In a recent study published in Nature Communications, a team of researchers from the Delft University of Technology in The Netherlands have discovered a reactionary process that mirrors the actions of living cells by controlling non-living material through fuel. This study holds the potential to be a breakthrough towards making soft robotics—also known as soft machines—a reality, which are capable of both appropriately sensing and responding to their surrounding environments.
"The essence of the reaction cycle is that it can switch between an uncharged and a charged particle by adding a chemical fuel to it," explains Dr. Rienk Eelkema, who is an associate professor at Delft, and a co-author on the study. "This allows us to charge materials and thus modify the structures of those materials, because equal charges repel each other and different charges attract each other. The type and amount of fuel determines the reaction rate, and therefore how long a charge and thus a given structure exists."
For the study, the research team used their novel reaction cycle to charge, and ultimately swell, a blob of hydrogel, which could lead to the further development of soft robotics.
"Soft robots do already exist, for example microparticles controlled externally through magnetic or electric fields.
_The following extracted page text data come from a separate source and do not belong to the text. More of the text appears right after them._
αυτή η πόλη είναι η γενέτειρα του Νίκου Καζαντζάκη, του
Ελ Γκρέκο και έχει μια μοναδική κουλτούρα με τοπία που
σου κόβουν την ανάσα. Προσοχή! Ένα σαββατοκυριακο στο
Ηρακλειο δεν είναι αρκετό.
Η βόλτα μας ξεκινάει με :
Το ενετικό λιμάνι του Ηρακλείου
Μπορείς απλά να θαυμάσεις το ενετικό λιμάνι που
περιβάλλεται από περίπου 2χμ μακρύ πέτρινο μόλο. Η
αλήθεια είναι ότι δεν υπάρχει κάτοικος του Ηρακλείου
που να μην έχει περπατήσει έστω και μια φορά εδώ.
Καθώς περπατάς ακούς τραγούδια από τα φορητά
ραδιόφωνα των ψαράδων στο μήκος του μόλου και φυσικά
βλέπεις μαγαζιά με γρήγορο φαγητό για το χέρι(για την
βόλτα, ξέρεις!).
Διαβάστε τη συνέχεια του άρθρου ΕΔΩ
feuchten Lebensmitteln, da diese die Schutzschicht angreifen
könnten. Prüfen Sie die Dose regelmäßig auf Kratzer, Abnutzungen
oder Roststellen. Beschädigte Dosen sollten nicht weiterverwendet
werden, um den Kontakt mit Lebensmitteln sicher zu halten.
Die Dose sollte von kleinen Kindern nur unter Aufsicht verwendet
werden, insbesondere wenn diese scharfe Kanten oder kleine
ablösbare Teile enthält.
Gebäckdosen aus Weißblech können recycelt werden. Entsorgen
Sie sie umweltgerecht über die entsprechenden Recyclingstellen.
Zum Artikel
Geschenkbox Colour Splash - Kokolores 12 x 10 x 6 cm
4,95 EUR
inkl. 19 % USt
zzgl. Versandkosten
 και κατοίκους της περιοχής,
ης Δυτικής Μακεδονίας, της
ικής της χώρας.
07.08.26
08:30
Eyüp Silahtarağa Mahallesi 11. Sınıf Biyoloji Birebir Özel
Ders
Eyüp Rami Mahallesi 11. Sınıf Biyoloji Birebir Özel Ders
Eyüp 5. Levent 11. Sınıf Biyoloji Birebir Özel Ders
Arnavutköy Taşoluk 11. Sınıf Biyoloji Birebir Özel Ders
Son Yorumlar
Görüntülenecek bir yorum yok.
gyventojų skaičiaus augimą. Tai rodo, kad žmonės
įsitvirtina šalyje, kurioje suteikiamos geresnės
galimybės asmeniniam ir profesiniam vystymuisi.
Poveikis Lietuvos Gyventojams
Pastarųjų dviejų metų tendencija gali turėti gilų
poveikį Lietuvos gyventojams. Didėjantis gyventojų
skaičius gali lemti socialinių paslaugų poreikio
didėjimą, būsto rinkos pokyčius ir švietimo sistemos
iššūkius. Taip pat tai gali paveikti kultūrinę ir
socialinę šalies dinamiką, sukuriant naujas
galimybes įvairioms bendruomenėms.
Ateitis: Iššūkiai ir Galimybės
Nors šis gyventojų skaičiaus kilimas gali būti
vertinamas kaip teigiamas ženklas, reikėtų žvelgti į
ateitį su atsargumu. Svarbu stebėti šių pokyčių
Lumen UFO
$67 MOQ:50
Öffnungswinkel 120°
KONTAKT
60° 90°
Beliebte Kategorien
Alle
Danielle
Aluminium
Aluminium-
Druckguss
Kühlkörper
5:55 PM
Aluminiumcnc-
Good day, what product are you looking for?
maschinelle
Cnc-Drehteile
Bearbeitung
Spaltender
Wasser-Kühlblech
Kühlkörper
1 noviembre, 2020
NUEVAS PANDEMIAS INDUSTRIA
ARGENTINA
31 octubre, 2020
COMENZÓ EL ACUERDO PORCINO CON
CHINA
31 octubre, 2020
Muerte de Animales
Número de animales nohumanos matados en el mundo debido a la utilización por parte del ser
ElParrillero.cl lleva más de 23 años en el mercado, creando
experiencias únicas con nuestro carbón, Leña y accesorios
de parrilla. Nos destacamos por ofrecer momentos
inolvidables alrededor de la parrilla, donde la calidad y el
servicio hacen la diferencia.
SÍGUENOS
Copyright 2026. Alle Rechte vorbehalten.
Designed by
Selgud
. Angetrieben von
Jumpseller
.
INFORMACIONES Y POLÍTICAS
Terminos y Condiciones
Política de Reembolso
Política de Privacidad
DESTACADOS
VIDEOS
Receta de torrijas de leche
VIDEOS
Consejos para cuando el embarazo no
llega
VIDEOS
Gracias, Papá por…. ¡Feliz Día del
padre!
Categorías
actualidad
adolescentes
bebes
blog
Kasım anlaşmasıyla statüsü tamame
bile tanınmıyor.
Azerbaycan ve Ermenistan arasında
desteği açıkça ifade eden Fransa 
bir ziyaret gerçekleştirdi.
But ultimately you'd want a robot to be able to control itself: to see for itself where it is and what is happening and then respond accordingly," said Dr. Eelkema. "You can program our cycle into a particle in advance, then leave it alone, and it performs its function independently as soon as it encounters a signal to do so." Dr. Eelkema said the next step in the research is signal processing.
"For example, a polymer particle could contain some components of such a cycle,” said Dr. Eelkema. “When it encounters the last part of the reaction, the cycle is completed, serving as a signal to disintegrate or swell up, for example."